Stored dataset items:

-=-=-=-=-

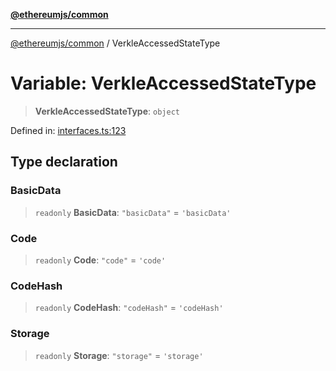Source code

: [**@ethereumjs/common**](../README.md)

***

[@ethereumjs/common](../README.md) / VerkleAccessedStateType

# Variable: VerkleAccessedStateType

> **VerkleAccessedStateType**: `object`

Defined in: [interfaces.ts:123](https://github.com/ethereumjs/ethereumjs-monorepo/blob/master/packages/common/src/interfaces.ts#L123)

## Type declaration

### BasicData

> `readonly` **BasicData**: `"basicData"` = `'basicData'`

### Code

> `readonly` **Code**: `"code"` = `'code'`

### CodeHash

> `readonly` **CodeHash**: `"codeHash"` = `'codeHash'`

### Storage

> `readonly` **Storage**: `"storage"` = `'storage'`
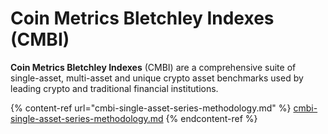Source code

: # Coin Metrics Bletchley Indexes (CMBI)

**Coin Metrics Bletchley Indexes** (CMBI) are a comprehensive suite of single-asset, multi-asset and unique crypto asset benchmarks used by leading crypto and traditional financial institutions.&#x20;

{% content-ref url="cmbi-single-asset-series-methodology.md" %}
[cmbi-single-asset-series-methodology.md](cmbi-single-asset-series-methodology.md)
{% endcontent-ref %}
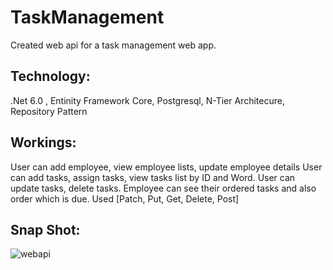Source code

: # TaskManagement
Created web api for a task management web app.
## Technology:
 .Net 6.0 , Entinity Framework Core, Postgresql, N-Tier Architecure, Repository Pattern

## Workings:
User can add employee, view employee lists, update employee details
User can add tasks, assign tasks, view tasks list by ID and Word.
User can update tasks, delete tasks.
Employee can see their ordered tasks and also order which is due.
Used [Patch, Put, Get, Delete, Post]

## Snap Shot:
![webapi](https://user-images.githubusercontent.com/38862469/205226999-b02e6105-8bb0-4a9d-ad4b-5d8d0a9ad053.png)
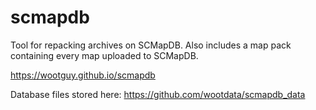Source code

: # scmapdb
Tool for repacking archives on SCMapDB. Also includes a map pack containing every map uploaded to SCMapDB.

https://wootguy.github.io/scmapdb

Database files stored here:
https://github.com/wootdata/scmapdb_data
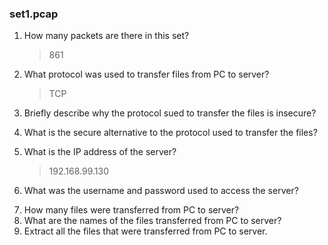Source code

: ### set1.pcap
1. How many packets are there in this set?
	> 861
2. What protocol was used to transfer files from PC to server?
	> TCP
3. Briefly describe why the protocol sued to transfer the files is insecure?
	>
4. What is the secure alternative to the protocol used to transfer the files?
	>
5. What is the IP address of the server?
	> 192.168.99.130
6. What was the username and password used to access the server?
	> 
7. How many files were transferred from PC to server?
8. What are the names of the files transferred from PC to server?
9. Extract all the files that were transferred from PC to server.




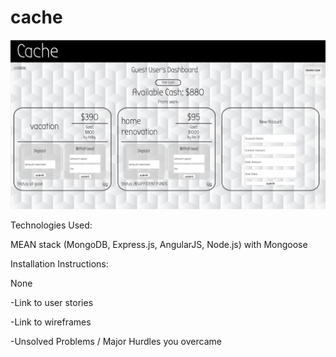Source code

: # cache

![Alt text](/screenshot.png?raw=true "Screenshot")


Technologies Used:

MEAN stack (MongoDB, Express.js, AngularJS, Node.js) with Mongoose


Installation Instructions:

None


-Link to user stories


-Link to wireframes


-Unsolved Problems / Major Hurdles you overcame
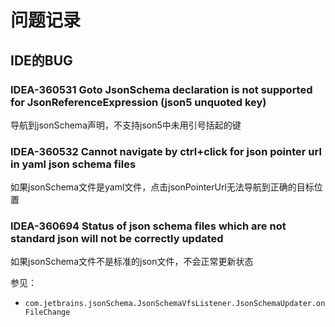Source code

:# 问题记录

## IDE的BUG

### IDEA-360531 Goto JsonSchema declaration is not supported for JsonReferenceExpression (json5 unquoted key)

导航到jsonSchema声明，不支持json5中未用引号括起的键

### IDEA-360532 Cannot navigate by ctrl+click for json pointer url in yaml json schema files

如果jsonSchema文件是yaml文件，点击jsonPointerUrl无法导航到正确的目标位置

### IDEA-360694 Status of json schema files which are not standard json will not be correctly updated

如果jsonSchema文件不是标准的json文件，不会正常更新状态

参见：

* `com.jetbrains.jsonSchema.JsonSchemaVfsListener.JsonSchemaUpdater.onFileChange`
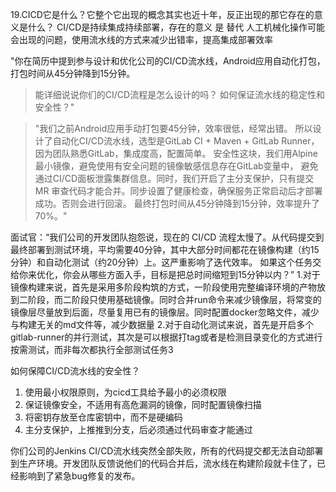 19.CICD它是什么？它整个它出现的概念其实也近十年，反正出现的那它存在的意义是什么？
    CI/CD是持续集成持续部署，存在的意义 是 替代 人工机械化操作可能会出现的问题，使用流水线的方式来减少出错率，提高集成部署效率

    

"你在简历中提到参与设计和优化公司的CI/CD流水线，Android应用自动化打包，打包时间从45分钟降到15分钟。
> 能详细说说你们的CI/CD流程是怎么设计的吗？
> 如何保证流水线的稳定性和安全性？"

> "我们之前Android应用手动打包要45分钟，效率很低，经常出错。
> 所以设计了自动化CI/CD流水线，选型是GitLab CI + Maven + GitLab Runner，
> 因为团队熟悉GitLab，集成度高，配置简单。
> 安全性这块，我们用Alpine最小镜像，避免使用有安全问题的镜像敏感信息存在GitLab变量中，
> 避免通过CI/CD面板泄露集群信息。同时，我们开启了主分支保护，只有提交MR 审查代码才能合并。同步设置了健康检查，确保服务正常启动后才部署成功。否则会进行回滚。
> 最终打包时间从45分钟降到15分钟，效率提升了70%。"


面试官：“我们公司的开发团队抱怨说，现在的 CI/CD 流程太慢了。从代码提交到最终部署到测试环境，平均需要40分钟，其中大部分时间都花在镜像构建（约15分钟）和自动化测试（约20分钟）上。这严重影响了迭代效率。
如果这个任务交给你来优化，你会从哪些方面入手，目标是把总时间缩短到15分钟以内？”
1.对于镜像构建来说，首先是采用多阶段构筑的方式，一阶段使用完整编译环境的产物放到二阶段，而二阶段只使用基础镜像。同时合并run命令来减少镜像层，将常变的镜像层尽量放到后面，尽量复用已有的镜像层。同时配置docker忽略文件，减少与构建无关的md文件等，减少数据量
2.对于自动化测试来说，首先是开启多个gitlab-runner的并行测试，其次是可以根据打tag或者是检测目录变化的方式进行按需测试，而非每次都执行全部测试任务3

如何保障CI/CD流水线的安全性？
1. 使用最小权限原则，为cicd工具给予最小的必须权限
2. 保证镜像安全，不适用有高危漏洞的镜像，同时配置镜像扫描
3. 将密钥存放至仓库密钥中，而不是硬编码
4. 主分支保护，上推推到分支，后必须通过代码审查才能通过

你们公司的Jenkins CI/CD流水线突然全部失败，所有的代码提交都无法自动部署到生产环境。开发团队反馈说他们的代码合并后，流水线在构建阶段就卡住了，已经影响到了紧急bug修复的发布。
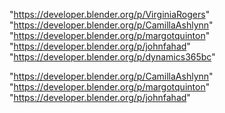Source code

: "https://developer.blender.org/p/VirginiaRogers"
"https://developer.blender.org/p/CamillaAshlynn"
"https://developer.blender.org/p/margotquinton"
"https://developer.blender.org/p/johnfahad"
"https://developer.blender.org/p/dynamics365bc"
 
"https://developer.blender.org/p/CamillaAshlynn"
"https://developer.blender.org/p/margotquinton"
"https://developer.blender.org/p/johnfahad"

-=-=-=-=-

WORK REQUEST: Retype the lines starting at the one containing "-Link to user stories" and ending at the one containing "### IDEA-360531 Goto", both included. Leave the pictures out of your answer.

ANSWER BELOW:
-Link to user stories


-Link to wireframes


-Unsolved Problems / Major Hurdles you overcame
Source code

:# 问题记录

## IDE的BUG

### IDEA-360531 Goto JsonSchema declaration is not supported for JsonReferenceExpression (json5 unquoted key)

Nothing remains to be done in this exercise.